■ Work instructions
Only the lines from the one containing "output C_out,S;" through the end of the material are to be echoed, each exactly as it appears.

■ Input
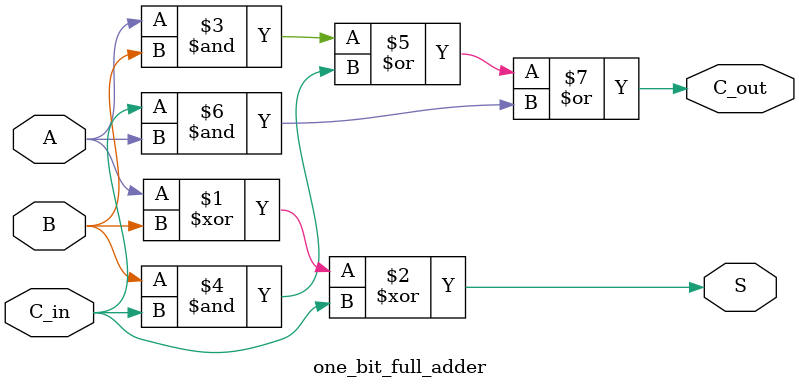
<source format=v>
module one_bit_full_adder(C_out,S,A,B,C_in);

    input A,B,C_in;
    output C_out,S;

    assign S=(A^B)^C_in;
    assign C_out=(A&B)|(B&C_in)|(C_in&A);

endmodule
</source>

■ Your response
    output C_out,S;

    assign S=(A^B)^C_in;
    assign C_out=(A&B)|(B&C_in)|(C_in&A);

endmodule
</source>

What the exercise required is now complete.